Black Hole Math Question

So – on Earth, gravity is sufficient to keep our air down for the most part; without our magnetic fields, photons would over time strip away our atmosphere because when a molecule of atmosphere is at the very top of its natural trajectory, it can get hit by a photon gaining enough energy to escape.

But on a much smaller world, the problem wouldn’t be photons from the sun that can be kept away with magnets - the problem would be that there just isn’t enough gravity to keep the air molecules from escaping under their own power as they bounce off each other like molecules in a gas do.

Is that about right?

Not really; our magnetic field protects us against protons from the Sun, not photons. A magnetic field around an artificial world would do the same, but this would be a tiny effect compared to the rapid loss from a tiny artificial suprahole.

:man_facepalming: doh. I USUALLY know what Solar Wind is made of.

This bit is what I meant to ask - so the solar wind atmosphere stripping pales in comparison to losses from just having too small a gravity well.

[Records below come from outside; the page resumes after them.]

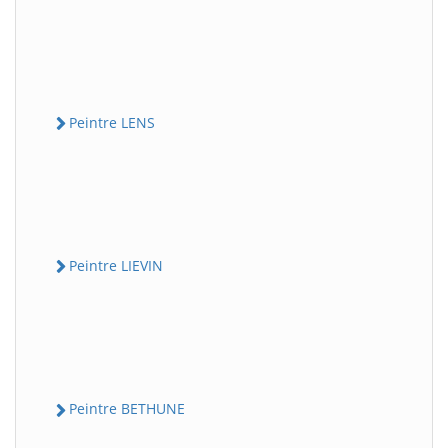
Peintre LENS
Peintre LIEVIN
Peintre BETHUNE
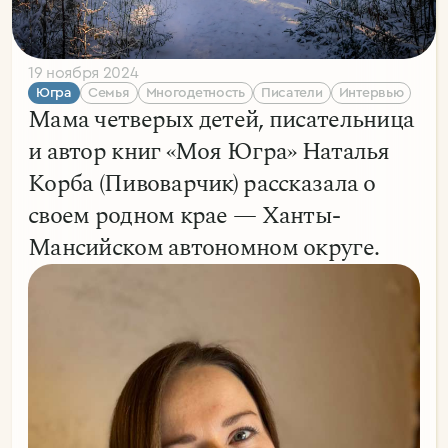
19 ноября 2024
Югра
Семья
Многодетность
Писатели
Интервью
Мама четверых детей, писательница
и автор книг «Моя Югра» Наталья
Корба (Пивоварчик) рассказала о
своем родном крае — Ханты-
Мансийском автономном округе.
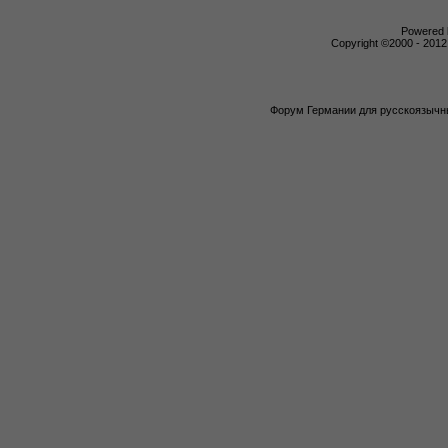
Powered b
Copyright ©2000 - 2012,
Форум Германии для русскоязычны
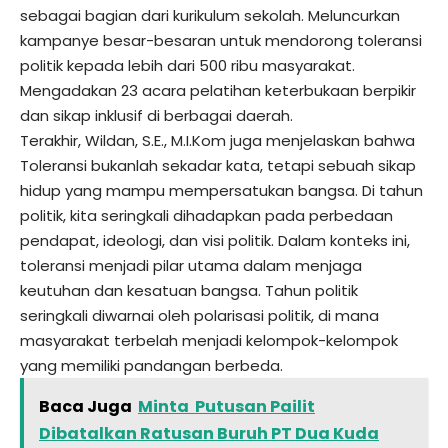
sebagai bagian dari kurikulum sekolah. Meluncurkan
kampanye besar-besaran untuk mendorong toleransi
politik kepada lebih dari 500 ribu masyarakat.
Mengadakan 23 acara pelatihan keterbukaan berpikir
dan sikap inklusif di berbagai daerah.
Terakhir, Wildan, S.E., M.I.Kom juga menjelaskan bahwa
Toleransi bukanlah sekadar kata, tetapi sebuah sikap
hidup yang mampu mempersatukan bangsa. Di tahun
politik, kita seringkali dihadapkan pada perbedaan
pendapat, ideologi, dan visi politik. Dalam konteks ini,
toleransi menjadi pilar utama dalam menjaga
keutuhan dan kesatuan bangsa. Tahun politik
seringkali diwarnai oleh polarisasi politik, di mana
masyarakat terbelah menjadi kelompok-kelompok
yang memiliki pandangan berbeda.
Baca Juga
Minta Putusan Pailit
Dibatalkan Ratusan Buruh PT Dua Kuda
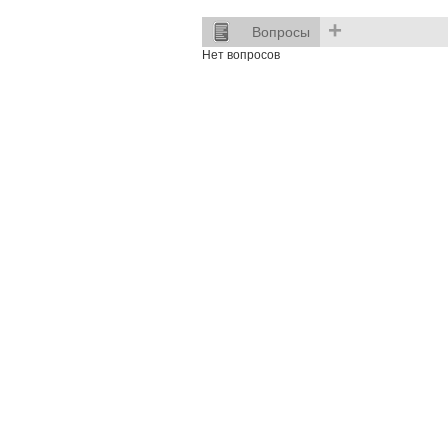
+
Вопросы
Нет вопросов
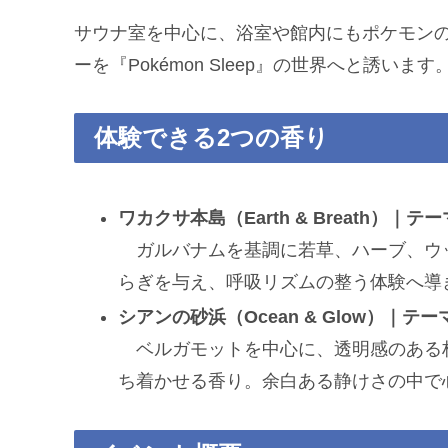
サウナ室を中心に、浴室や館内にもポケモン
ーを『Pokémon Sleep』の世界へと誘います
体験できる2つの香り
ワカクサ本島（Earth & Breath）｜テ
ガルバナムを基調に若草、ハーブ、ウ
らぎを与え、呼吸リズムの整う体験へ導
シアンの砂浜（Ocean & Glow）｜テ
ベルガモットを中心に、透明感のある
ち着かせる香り。余白ある静けさの中で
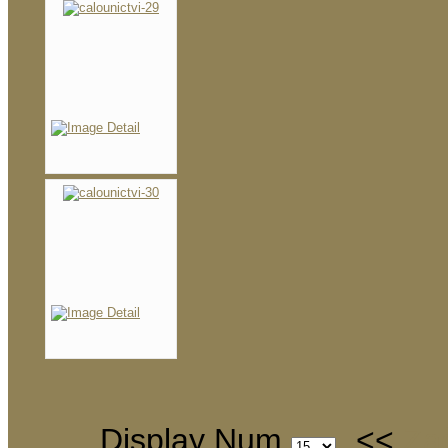
Display Num
<<
Za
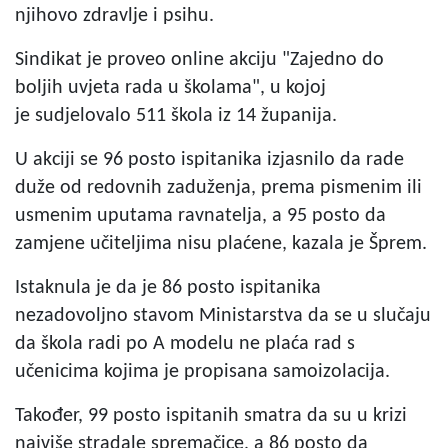
njihovo zdravlje i psihu.
Sindikat je proveo online akciju "Zajedno do
boljih uvjeta rada u školama", u kojoj
je sudjelovalo 511 škola iz 14 županija.
U akciji se 96 posto ispitanika izjasnilo da rade
duže od redovnih zaduženja, prema pismenim ili
usmenim uputama ravnatelja, a 95 posto da
zamjene učiteljima nisu plaćene, kazala je Šprem.
Istaknula je da je 86 posto ispitanika
nezadovoljno stavom Ministarstva da se u slučaju
da škola radi po A modelu ne plaća rad s
učenicima kojima je propisana samoizolacija.
Također, 99 posto ispitanih smatra da su u krizi
najviše stradale spremačice, a 86 posto da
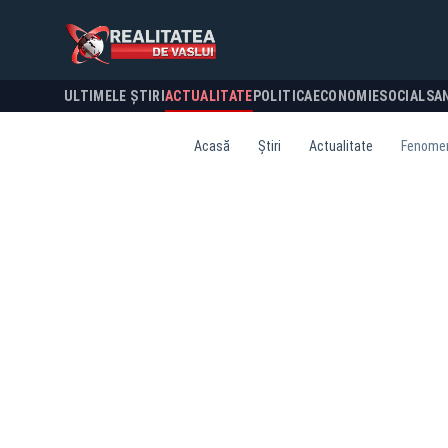
ULTIMELE ȘTIRI
ACTUALITATE
POLITICA
ECONOMIE
SOCIAL
SA
Acasă
Știri
Actualitate
Fenomenu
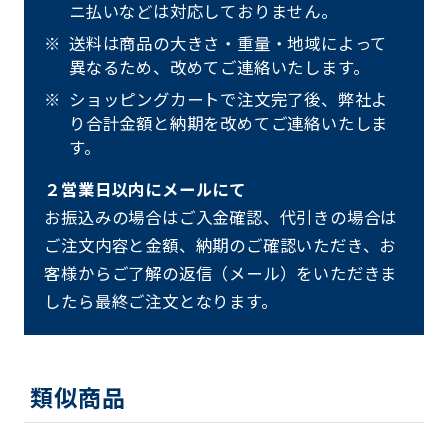
ニ払いなどは対応しておりません。
送料は商品の大きさ・重量・地域によって
異なるため、改めてご連絡いたします。
ショッピングカートで注文完了後、弊社よ
り合計金額と納期を改めてご連絡いたしま
す。
２営業日以内にメールにて
お振込みの場合はご入金確認、代引きの場合は
ご注文内容と金額、納期のご確認いただき、お
客様からご了解の返信（メール）をいただきま
したら最終ご注文となります。
類似商品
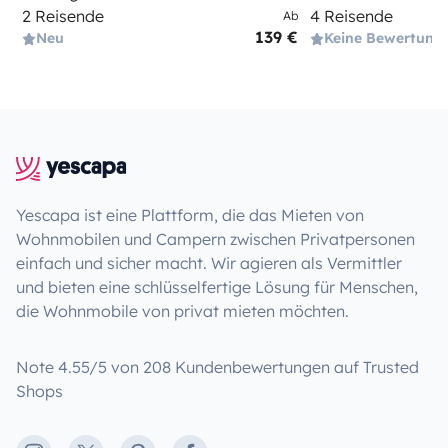
2 Reisende
4 Reisende
Ab
139 €
Neu
Keine Bewertung
Yescapa ist eine Plattform, die das Mieten von
Wohnmobilen und Campern zwischen Privatpersonen
einfach und sicher macht. Wir agieren als Vermittler
und bieten eine schlüsselfertige Lösung für Menschen,
die Wohnmobile von privat mieten möchten.
Note 4.55/5 von 208 Kundenbewertungen auf Trusted
Shops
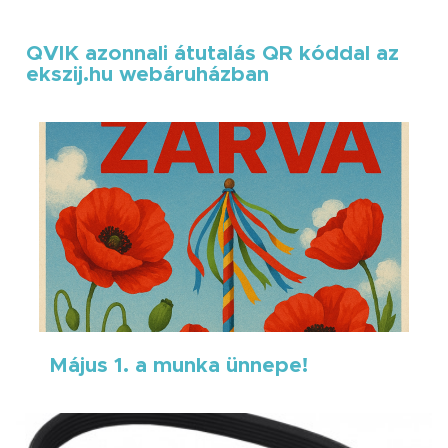
QVIK azonnali átutalás QR kóddal az
ekszij.hu webáruházban
Május 1. a munka ünnepe!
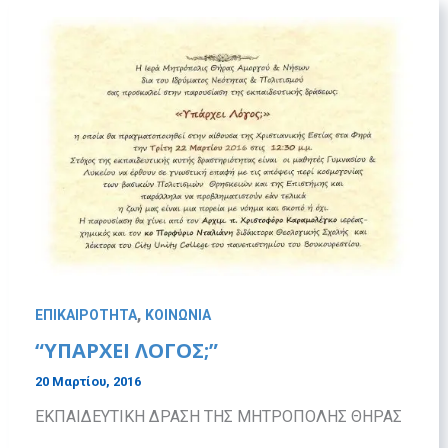
,
ΕΠΙΚΑΙΡΟΤΗΤΑ
ΚΟΙΝΩΝΙΑ
“ΥΠΑΡΧΕΙ ΛΟΓΟΣ;”
20 Μαρτίου, 2016
ΕΚΠΑΙΔΕΥΤΙΚΗ ΔΡΑΣΗ ΤΗΣ ΜΗΤΡΟΠΟΛΗΣ ΘΗΡΑΣ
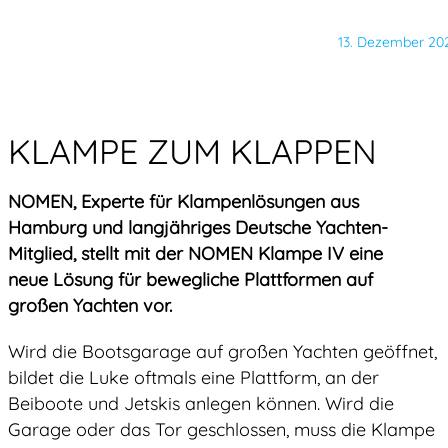
13. Dezember 20
KLAMPE ZUM KLAPPEN
NOMEN, Experte für Klampenlösungen aus
Hamburg und langjähriges Deutsche Yachten-
Mitglied, stellt mit der NOMEN Klampe IV eine
neue Lösung für bewegliche Plattformen auf
großen Yachten vor.
Wird die Bootsgarage auf großen Yachten geöffnet,
bildet die Luke oftmals eine Plattform, an der
Beiboote und Jetskis anlegen können. Wird die
Garage oder das Tor geschlossen, muss die Klampe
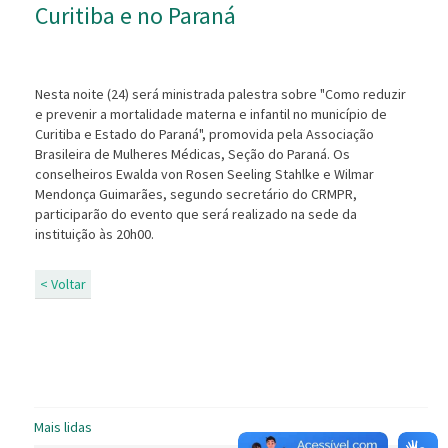
Curitiba e no Paran
Nesta noite (24) será ministrada palestra sobre "Como reduzir
e prevenir a mortalidade materna e infantil no município de
Curitiba e Estado do Paraná", promovida pela Associação
Brasileira de Mulheres Médicas, Seção do Paraná. Os
conselheiros Ewalda von Rosen Seeling Stahlke e Wilmar
Mendonça Guimarães, segundo secretário do CRMPR,
participarão do evento que será realizado na sede da
instituição às 20h00.
< Voltar
Mais lidas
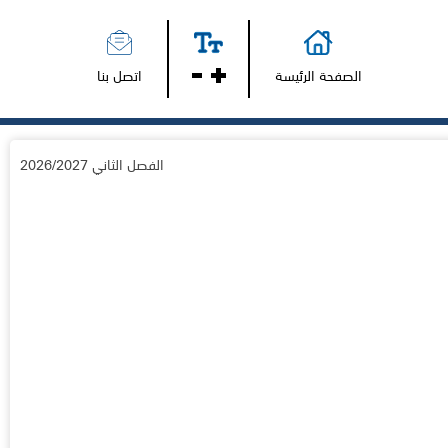
الصفحة الرئيسة
اتصل بنا
الفصل الثاني 2026/2027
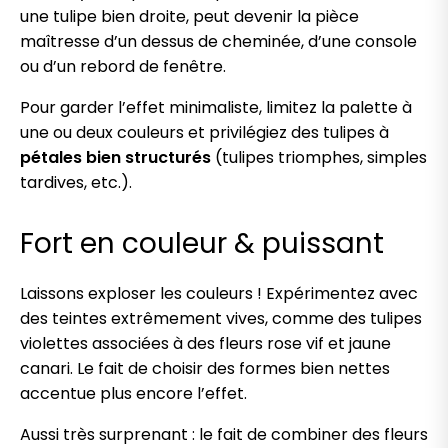
une tulipe bien droite, peut devenir la pièce
maîtresse d’un dessus de cheminée, d’une console
ou d’un rebord de fenêtre.
Pour garder l’effet minimaliste, limitez la palette à
une ou deux couleurs et privilégiez des tulipes à
pétales bien structurés
(tulipes triomphes, simples
tardives, etc.).
Fort en couleur & puissant
Laissons exploser les couleurs ! Expérimentez avec
des teintes extrêmement vives, comme des tulipes
violettes associées à des fleurs rose vif et jaune
canari. Le fait de choisir des formes bien nettes
accentue plus encore l’effet.
Aussi très surprenant : le fait de combiner des fleurs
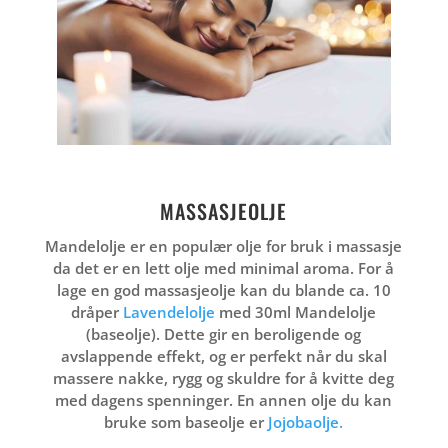
MASSASJEOLJE
Mandelolje er en populær olje for bruk i massasje
da det er en lett olje med minimal aroma. For å
lage en god massasjeolje kan du blande ca. 10
dråper
Lavendelolje
med 30ml Mandelolje
(baseolje). Dette gir en beroligende og
avslappende effekt, og er perfekt når du skal
massere
nakke, rygg og skuldre for å kvitte deg
med dagens spenninger. En annen olje du kan
bruke som baseolje er
Jojobaolje.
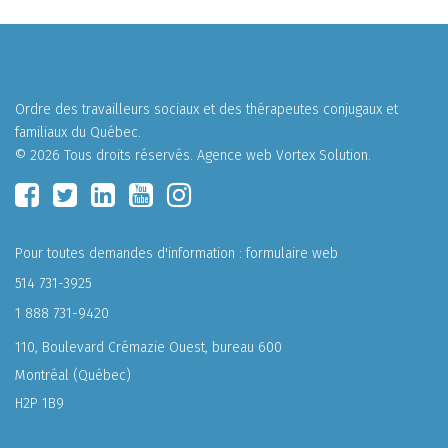
Ordre des travailleurs sociaux et des thérapeutes conjugaux et
familiaux du Québec.
© 2026 Tous droits réservés.
Agence web
Vortex Solution
.
Pour toutes demandes d'information :
formulaire web
514 731-3925
1 888 731-9420
110, Boulevard Crémazie Ouest, bureau 600
Montréal (Québec)
H2P 1B9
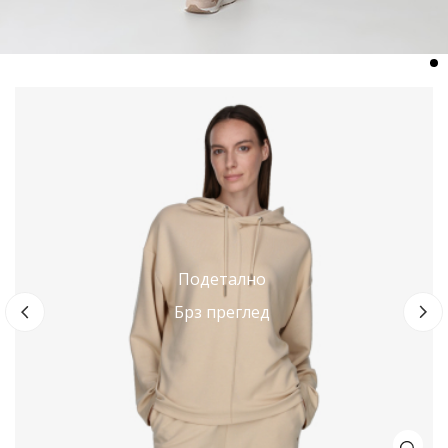
L
1
Подетално
2
Брз преглед
П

Definitely. The atmosphere loss from the solar wind that a planet experiences is a very long term thing, not something that’s going to happen immediately. Think about it. The solar wind is very diffuse, basically a vacuum in terms of density. So its short term effects are very slight. It’s only when you add up those small effects over a long time (as in tens or hundreds of millions of years) does it make a significant effect. The loss from a weak gravitational field is going to be lots faster than that.

True. If the sun were to be replaced by a solar-mass black hole. the Earth would continue to orbit it as if nothing had happened. The freezing-solid thing would be kind of worrisome…

This all makes sense – however you don’t need to go quote as big as Earth is for a breathable atmosphere, right? For example Venus is smaller but has a much thicker atmosphere. The problem is that because we’re getting earthlike gravity around a smaller body by condensing it and hanging out closer to the center of mass, we have a steeper but smaller gravity well that’s easier to escape since it falls off more rapidly with altitude.

So, what’s the smallest we can go while maintaining a breathable atmosphere with no domes or shells – assuming we can use magnetic fields to deal with solar wind, so gravity losses are all we need to counter?

Too late to edit, but:

Can we go moon sized for our black hole? Our moon squashed to a black hole and with an artificial surface at a radius that gives earth gravity at the surface, according to the calculator, would be a body with a radius of 400 miles, or around 650 km - so roughly comparable to Charon, which has a surface area of 4.6X10^6 KM, or 4,600,000 KM, giving us an area between the size of India to Australia to work with.

It’s Hawking radiation. It would heat the inside surface of the planetoid, keeping it at a reasonable temperature. It’s not safe–by my math, it’s emitting gamma radiation with a peak energy of 3.7 MeV. I think that might be small enough that a few meters of lead could bring it down to safe-ish levels, but I couldn’t say for sure. Do not look directly at the black hole, in any case.

Weird to think about a “black” hole glowing red hot, or even blue…

“Blue” is a very optimistic way of thinking about high energy gamma rays. Though it’s true that the black hole would look blue until it blinded you, due to the nature of blackbody emission.

I was thinking about whatever size it would have to be to actually be blue. But then, i guess it would be too small to actually see any light anyway?

You should be able to see it just fine–stars are visible despite their being virtually point sources. And it would be an extremely intense light. I’m not really sure of the exact effect, but the only way you’re not seeing it is if it blinded you immediately. That shouldn’t be an issue if you’re standing very far away. And maybe behind several meters of leaded glass to block the gamma rays.

Well, an artificial planet with a radius of 400 miles and 1 Earth gravity at the surface could have an atmosphere about 200 miles thick- but the gravity at the top of that atmosphere would be about half that at the surface. That means the atmosphere would be lost more rapidly than on Earth, but less rapidly than on Mars; you could probably get away with it for a while. Trouble is, any gas that passes the 200 mile level would wander into a region with even lower gravity, so you would lose atmosphere pretty steadily. Best to put an atmosphere roof over the surface.

What would the air pressure be at the surface with that atmosphere? With the quicker drop off in gravity, you’d need a thicker atmosphere than Earth’s to get the same pressure. And an atmosphere that only gives you the air pressure of the Everest Death Zone probably isn’t useful enough to be worth the bother.

This would definitely be an issue. Would there be any way to mess with the atmospheric composition to increase pressure, maybe? Or would you end up with a choking layer of your denser gas, with everything breathable floating on top/escaping?

Eta: but overall a dome is definitely the easier solution here.